A origem da crise econômica grega está na sua baixa produtividade em comparação com as demais economias da zona do euro, em especial gigantes como a Alemanha e a França. A permanência da Grécia no euro é uma ficção mantida à custa do endividamento do governo grego, já que a produtividade do país é muito inferior à da economia reguladora do bloco, a Alemanha, que assim está colonizando as demais participantes do euro. Esse endividamento, por sua vez, tem sido repassado pelo governo aos trabalhadores.

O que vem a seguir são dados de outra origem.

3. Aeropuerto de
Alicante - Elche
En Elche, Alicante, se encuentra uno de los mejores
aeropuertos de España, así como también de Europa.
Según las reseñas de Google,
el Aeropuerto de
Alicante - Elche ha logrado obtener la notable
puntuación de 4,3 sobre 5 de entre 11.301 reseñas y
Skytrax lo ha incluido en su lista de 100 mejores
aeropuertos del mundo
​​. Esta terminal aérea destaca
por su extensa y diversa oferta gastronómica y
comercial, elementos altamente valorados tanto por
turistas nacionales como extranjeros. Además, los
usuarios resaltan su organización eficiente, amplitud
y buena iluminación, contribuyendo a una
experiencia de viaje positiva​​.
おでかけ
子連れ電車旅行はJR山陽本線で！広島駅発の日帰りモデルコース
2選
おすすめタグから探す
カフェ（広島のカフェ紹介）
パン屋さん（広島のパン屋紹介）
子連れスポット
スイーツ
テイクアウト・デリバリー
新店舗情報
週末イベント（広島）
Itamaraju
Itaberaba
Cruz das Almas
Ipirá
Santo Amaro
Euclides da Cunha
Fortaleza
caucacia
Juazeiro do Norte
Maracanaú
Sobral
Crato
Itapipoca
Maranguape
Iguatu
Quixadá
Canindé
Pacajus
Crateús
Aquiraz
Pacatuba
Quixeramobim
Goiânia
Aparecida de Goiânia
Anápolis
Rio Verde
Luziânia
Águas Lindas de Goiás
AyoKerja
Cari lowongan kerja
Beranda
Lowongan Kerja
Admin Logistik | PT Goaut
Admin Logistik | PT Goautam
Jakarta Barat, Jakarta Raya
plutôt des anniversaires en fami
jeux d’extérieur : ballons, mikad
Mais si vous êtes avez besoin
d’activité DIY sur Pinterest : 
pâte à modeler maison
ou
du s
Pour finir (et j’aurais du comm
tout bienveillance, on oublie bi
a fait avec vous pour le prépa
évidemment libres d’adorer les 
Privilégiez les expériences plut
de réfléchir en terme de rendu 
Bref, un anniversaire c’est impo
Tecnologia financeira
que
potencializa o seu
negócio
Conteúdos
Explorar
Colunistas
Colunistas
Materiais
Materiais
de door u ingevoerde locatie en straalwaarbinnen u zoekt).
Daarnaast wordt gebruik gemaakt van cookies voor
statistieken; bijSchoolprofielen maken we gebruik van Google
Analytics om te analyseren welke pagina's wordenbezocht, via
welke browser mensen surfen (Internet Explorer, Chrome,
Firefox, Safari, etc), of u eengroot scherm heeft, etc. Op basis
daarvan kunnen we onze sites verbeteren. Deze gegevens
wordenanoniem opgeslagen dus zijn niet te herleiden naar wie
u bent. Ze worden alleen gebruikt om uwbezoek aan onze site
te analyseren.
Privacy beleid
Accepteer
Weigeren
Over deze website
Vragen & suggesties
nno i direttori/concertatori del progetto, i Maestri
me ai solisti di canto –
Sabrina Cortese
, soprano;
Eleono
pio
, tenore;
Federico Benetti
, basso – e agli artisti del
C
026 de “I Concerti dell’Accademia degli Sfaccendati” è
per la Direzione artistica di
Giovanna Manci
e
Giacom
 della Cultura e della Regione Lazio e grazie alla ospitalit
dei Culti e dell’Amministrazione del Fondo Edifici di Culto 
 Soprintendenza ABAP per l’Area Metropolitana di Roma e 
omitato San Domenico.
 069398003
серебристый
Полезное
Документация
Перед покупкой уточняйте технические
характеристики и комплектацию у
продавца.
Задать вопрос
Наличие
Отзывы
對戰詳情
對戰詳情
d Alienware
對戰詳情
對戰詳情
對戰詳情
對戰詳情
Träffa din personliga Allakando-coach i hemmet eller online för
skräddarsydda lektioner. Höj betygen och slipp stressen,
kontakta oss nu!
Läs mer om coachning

O governo do SYRIZA não será capaz de romper realmente com a “austeridade” e reverter o empobrecimento dos trabalhadores, porque para isso teria que tomar medidas realmente anticapitalistas: não pagamento da dívida pública, saída da zona do euro e fim das políticas de “austeridade”, redução da jornada sem redução dos salários, reativação dos serviços públicos, igualdade de direitos para os imigrantes, estatização das empresas que ameaçarem fechar. Ao invés de chamar voto no SYRYZA, organizar os trabalhadores em torno desse programa deveria ser a tarefa da esquerda grega.
De todo modo, as eleições são somente mais um capítulo de uma luta que está longe de terminar. Que os ventos soprem em direção à revolução socialista na Grécia.